Suasana kantin tiba-tiba hening dan puluhan pasang mata langsung tertuju pada dua sosok yang tengah menyalakan api permusuhan begitu besar.

"Sakura, tenanglah! Kita diperhatikan anak-anak tuh," kata gadis berambut pirang panjang di belakang Sakura.

"Aku tidak mau kalah dengan penari jelek seperti dia, Ino. Hah, awas kau Naruto!" sahut Sakura seraya melangkah mendekati Naruto.

Tenten, seorang gadis bercepol dua merentangkan kedua tangannya ke samping. "Kumohon, jangan Sakura!" cegahnya.

"Tidak bisa!" seru Sakura yang telah kalap.

"Sakura, ini hanya persoalan kecil. Kumohon, tenanglah!" pinta Ino, memegang lengan Sakura.

"Penyanyi seriosa itu memang terkenal dengan suaranya yang melengking," komentar Naruto semakin memperkeruh keadaan.

Kedua alis Sakura menyatu, tanda ia marah besar. "Apa kau bilang? Akan kuhajar kau, Naruto!" teriaknya.

Teng teng teng

Suara benda logam mengalihkan pertengkaran keduanya. Di balik meja penyaji makanan, terlihat seorang lelaki bertubuh gemuk memegang sendok sayur dengan tatapan kesal.

"Jika kalian ingin bertengkar, lebih baik di arena gulat saja. Disini adalah tempat untuk mengisi perut-perut yang kelaparan," ucap lelaki itu sinis.
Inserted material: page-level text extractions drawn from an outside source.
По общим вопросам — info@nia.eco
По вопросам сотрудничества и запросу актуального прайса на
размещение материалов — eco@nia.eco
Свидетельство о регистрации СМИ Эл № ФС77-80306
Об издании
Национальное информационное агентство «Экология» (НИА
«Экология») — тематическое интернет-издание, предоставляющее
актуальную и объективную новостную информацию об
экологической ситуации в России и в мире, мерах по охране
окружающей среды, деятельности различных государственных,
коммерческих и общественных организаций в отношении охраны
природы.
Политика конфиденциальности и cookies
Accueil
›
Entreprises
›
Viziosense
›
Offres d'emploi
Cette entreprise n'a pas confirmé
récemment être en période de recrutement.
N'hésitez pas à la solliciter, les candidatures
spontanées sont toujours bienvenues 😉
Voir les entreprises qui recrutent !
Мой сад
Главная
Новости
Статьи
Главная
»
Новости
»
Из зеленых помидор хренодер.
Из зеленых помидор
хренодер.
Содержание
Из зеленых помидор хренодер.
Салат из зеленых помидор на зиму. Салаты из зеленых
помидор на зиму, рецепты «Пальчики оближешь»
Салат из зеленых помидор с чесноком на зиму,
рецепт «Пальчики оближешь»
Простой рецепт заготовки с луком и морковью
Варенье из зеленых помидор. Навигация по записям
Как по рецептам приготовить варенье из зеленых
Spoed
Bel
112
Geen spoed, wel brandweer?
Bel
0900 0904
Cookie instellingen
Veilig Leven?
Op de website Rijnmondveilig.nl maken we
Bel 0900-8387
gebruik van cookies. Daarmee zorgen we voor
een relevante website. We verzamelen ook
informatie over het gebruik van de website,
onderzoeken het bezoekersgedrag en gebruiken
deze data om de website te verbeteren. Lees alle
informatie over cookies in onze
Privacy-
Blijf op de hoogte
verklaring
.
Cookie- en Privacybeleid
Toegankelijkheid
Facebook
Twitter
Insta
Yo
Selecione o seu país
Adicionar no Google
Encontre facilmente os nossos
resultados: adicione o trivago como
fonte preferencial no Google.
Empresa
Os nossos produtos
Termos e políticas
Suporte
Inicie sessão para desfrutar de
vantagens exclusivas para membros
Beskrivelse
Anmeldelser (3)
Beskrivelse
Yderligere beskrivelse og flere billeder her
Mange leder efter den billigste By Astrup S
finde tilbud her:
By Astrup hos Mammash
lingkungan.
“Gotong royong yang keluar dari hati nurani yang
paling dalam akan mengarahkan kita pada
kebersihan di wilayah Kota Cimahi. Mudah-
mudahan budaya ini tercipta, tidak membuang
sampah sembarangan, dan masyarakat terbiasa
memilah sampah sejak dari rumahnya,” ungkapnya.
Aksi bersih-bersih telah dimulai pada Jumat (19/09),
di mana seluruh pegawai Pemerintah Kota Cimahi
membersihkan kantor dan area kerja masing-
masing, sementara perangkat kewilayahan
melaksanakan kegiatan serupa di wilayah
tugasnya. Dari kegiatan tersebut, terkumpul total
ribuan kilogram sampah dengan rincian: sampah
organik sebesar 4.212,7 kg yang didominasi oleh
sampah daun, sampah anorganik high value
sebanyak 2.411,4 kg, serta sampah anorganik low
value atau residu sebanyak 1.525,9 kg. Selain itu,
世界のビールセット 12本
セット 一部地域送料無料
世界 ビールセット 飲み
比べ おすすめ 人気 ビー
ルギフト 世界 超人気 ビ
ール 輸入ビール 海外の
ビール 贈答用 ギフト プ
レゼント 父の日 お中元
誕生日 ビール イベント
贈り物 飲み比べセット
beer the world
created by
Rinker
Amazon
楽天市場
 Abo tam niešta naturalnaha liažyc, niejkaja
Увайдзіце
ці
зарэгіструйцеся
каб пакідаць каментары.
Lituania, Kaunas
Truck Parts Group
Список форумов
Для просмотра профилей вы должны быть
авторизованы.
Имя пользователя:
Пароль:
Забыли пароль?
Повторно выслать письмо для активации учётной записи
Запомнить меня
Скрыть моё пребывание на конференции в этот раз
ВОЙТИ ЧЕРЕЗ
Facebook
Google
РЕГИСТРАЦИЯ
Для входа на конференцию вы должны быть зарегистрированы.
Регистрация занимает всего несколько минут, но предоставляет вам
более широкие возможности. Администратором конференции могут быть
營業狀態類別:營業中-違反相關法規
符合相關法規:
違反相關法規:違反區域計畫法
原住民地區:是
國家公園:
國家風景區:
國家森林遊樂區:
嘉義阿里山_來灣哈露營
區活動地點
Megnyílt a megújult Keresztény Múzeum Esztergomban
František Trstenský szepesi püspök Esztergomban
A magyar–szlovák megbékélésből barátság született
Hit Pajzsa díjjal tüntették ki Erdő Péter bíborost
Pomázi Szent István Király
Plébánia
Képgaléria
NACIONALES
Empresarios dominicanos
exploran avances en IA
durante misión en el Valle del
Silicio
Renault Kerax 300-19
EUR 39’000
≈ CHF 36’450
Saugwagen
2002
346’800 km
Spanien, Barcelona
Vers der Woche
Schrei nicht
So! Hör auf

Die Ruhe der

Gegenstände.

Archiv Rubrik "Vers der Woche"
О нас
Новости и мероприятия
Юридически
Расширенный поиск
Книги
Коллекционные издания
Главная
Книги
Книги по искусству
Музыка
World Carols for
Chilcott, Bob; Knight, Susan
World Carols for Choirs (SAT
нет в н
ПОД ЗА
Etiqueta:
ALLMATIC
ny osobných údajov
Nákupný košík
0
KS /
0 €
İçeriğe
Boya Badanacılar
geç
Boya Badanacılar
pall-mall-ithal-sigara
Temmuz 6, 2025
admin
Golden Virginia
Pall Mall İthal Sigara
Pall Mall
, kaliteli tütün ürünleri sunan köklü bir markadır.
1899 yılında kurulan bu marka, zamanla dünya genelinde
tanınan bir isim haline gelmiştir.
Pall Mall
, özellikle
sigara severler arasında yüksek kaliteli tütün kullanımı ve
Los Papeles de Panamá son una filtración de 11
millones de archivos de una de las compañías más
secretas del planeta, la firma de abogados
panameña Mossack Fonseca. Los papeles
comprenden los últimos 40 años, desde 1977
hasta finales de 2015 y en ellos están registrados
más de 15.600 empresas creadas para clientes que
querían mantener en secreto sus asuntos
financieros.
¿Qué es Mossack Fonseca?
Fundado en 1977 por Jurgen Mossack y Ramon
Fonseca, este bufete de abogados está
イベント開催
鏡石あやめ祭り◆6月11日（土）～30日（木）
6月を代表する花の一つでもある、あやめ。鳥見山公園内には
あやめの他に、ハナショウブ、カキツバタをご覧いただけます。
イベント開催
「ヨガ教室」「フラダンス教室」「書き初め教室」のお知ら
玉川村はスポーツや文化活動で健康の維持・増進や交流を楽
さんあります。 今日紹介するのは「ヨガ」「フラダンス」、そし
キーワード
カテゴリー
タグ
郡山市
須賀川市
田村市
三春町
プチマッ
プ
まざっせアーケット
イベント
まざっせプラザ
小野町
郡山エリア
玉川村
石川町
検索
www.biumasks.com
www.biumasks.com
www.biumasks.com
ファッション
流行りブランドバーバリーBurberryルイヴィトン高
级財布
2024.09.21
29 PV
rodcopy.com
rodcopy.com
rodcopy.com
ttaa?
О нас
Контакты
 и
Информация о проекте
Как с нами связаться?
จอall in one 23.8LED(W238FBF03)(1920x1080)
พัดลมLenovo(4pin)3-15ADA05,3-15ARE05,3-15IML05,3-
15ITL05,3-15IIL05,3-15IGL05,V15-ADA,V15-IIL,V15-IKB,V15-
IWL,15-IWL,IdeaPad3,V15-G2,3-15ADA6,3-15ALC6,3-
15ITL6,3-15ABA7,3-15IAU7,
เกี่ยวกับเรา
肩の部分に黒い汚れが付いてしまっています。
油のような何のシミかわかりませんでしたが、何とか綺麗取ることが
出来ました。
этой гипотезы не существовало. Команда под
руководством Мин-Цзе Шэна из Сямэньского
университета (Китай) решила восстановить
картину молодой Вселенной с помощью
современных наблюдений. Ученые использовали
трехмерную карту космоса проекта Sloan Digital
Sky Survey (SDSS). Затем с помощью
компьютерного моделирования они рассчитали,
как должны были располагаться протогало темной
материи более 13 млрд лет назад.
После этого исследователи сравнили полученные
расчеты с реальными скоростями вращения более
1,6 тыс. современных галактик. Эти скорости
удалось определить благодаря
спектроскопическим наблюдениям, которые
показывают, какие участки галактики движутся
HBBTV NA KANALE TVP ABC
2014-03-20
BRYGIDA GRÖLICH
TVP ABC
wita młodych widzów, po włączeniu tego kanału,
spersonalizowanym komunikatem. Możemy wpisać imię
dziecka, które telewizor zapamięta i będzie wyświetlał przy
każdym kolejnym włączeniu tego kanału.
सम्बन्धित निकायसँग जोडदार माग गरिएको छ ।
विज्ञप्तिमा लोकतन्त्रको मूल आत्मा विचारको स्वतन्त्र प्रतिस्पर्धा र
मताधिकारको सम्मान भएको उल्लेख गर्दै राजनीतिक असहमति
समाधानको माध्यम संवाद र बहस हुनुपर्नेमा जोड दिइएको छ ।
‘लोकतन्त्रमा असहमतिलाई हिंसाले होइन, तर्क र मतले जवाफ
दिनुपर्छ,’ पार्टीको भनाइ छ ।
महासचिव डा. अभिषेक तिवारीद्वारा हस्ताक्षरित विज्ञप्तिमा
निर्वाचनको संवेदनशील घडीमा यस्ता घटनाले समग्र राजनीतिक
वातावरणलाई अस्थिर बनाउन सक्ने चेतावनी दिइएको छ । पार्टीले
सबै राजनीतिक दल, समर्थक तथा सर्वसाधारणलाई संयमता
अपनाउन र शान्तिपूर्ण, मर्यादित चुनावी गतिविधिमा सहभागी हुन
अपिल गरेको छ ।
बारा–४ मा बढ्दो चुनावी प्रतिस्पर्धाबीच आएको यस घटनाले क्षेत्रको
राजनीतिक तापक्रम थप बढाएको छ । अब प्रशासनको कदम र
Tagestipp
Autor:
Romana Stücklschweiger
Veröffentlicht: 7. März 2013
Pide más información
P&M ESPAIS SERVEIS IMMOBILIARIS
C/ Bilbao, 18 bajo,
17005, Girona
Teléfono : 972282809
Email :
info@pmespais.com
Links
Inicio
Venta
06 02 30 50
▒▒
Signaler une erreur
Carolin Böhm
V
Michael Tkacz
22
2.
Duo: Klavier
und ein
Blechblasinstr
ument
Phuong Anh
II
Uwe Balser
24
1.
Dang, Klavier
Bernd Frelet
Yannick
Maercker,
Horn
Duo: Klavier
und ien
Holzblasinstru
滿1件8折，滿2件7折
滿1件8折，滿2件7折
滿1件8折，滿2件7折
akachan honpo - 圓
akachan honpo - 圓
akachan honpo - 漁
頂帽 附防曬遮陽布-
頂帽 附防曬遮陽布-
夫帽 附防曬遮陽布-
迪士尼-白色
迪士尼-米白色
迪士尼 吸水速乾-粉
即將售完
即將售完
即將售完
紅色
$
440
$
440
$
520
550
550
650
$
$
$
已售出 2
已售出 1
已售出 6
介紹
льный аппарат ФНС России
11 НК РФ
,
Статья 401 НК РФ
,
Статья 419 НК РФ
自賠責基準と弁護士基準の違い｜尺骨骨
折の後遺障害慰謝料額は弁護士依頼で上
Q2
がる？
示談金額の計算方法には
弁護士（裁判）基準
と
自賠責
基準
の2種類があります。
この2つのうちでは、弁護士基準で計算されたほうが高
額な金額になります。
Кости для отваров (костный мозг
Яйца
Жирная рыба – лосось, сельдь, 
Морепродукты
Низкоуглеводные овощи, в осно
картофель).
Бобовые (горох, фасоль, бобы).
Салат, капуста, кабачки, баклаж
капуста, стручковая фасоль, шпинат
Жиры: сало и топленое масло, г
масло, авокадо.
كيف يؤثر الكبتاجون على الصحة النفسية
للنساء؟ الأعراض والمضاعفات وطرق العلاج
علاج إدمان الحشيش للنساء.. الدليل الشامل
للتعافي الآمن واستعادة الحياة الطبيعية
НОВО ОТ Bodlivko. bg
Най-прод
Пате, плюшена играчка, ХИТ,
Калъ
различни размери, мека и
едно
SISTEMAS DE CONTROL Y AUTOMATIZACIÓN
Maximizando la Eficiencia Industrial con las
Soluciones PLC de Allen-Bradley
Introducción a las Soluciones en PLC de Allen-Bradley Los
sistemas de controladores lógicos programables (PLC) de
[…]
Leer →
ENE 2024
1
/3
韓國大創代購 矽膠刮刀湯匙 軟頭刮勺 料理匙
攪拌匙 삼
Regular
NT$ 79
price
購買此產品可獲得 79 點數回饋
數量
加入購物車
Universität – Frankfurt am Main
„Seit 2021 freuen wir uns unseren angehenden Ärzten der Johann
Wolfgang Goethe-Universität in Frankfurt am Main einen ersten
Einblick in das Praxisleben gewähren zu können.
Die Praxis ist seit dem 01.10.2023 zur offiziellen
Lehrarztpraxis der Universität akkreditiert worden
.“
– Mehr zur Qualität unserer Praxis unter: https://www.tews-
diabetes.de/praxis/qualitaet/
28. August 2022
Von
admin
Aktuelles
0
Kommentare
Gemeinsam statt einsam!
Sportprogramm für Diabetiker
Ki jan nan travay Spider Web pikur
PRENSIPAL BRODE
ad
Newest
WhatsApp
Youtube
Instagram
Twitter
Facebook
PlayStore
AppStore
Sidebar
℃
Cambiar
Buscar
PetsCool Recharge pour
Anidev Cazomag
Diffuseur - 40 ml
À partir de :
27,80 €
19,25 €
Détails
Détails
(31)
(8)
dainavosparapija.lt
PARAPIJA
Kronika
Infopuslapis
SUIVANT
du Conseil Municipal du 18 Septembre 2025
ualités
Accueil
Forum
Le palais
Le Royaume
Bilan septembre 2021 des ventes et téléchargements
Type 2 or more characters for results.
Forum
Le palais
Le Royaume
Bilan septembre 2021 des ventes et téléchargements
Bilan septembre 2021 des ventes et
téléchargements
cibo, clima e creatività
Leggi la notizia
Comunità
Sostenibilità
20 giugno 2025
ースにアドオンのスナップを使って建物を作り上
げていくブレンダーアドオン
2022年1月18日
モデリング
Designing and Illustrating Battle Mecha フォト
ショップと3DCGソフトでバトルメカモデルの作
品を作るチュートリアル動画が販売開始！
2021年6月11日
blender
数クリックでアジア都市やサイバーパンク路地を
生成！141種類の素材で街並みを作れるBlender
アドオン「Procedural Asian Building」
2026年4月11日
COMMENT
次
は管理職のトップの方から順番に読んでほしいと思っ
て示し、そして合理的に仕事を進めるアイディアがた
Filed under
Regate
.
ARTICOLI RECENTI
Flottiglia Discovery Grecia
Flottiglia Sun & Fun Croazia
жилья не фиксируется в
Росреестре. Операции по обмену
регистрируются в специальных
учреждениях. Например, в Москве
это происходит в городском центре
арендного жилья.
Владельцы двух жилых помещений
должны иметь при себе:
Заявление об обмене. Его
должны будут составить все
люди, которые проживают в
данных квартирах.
Sakura memejamkan mata sejenak, mencoba meredam amarah yang berkecamuk. Ketika ia membuka mata, Sakura langsung membungkuk ke arah sang lelaki itu.

"Maaf, Koki Chouji. Ini semua ulah Naruto, dia yang membuat keributan terlebih dahulu," ucap Sakura.

"Heh, jangan suka bicara sembarangan pinky!" maki Naruto.

Sakura mengepalkan kedua tangannya erat. "Naruto!" Gelegar teriakan suaranya membahana bak kompor meledak hingga membuat seluruh manusia di kantin menutup telinga kaget.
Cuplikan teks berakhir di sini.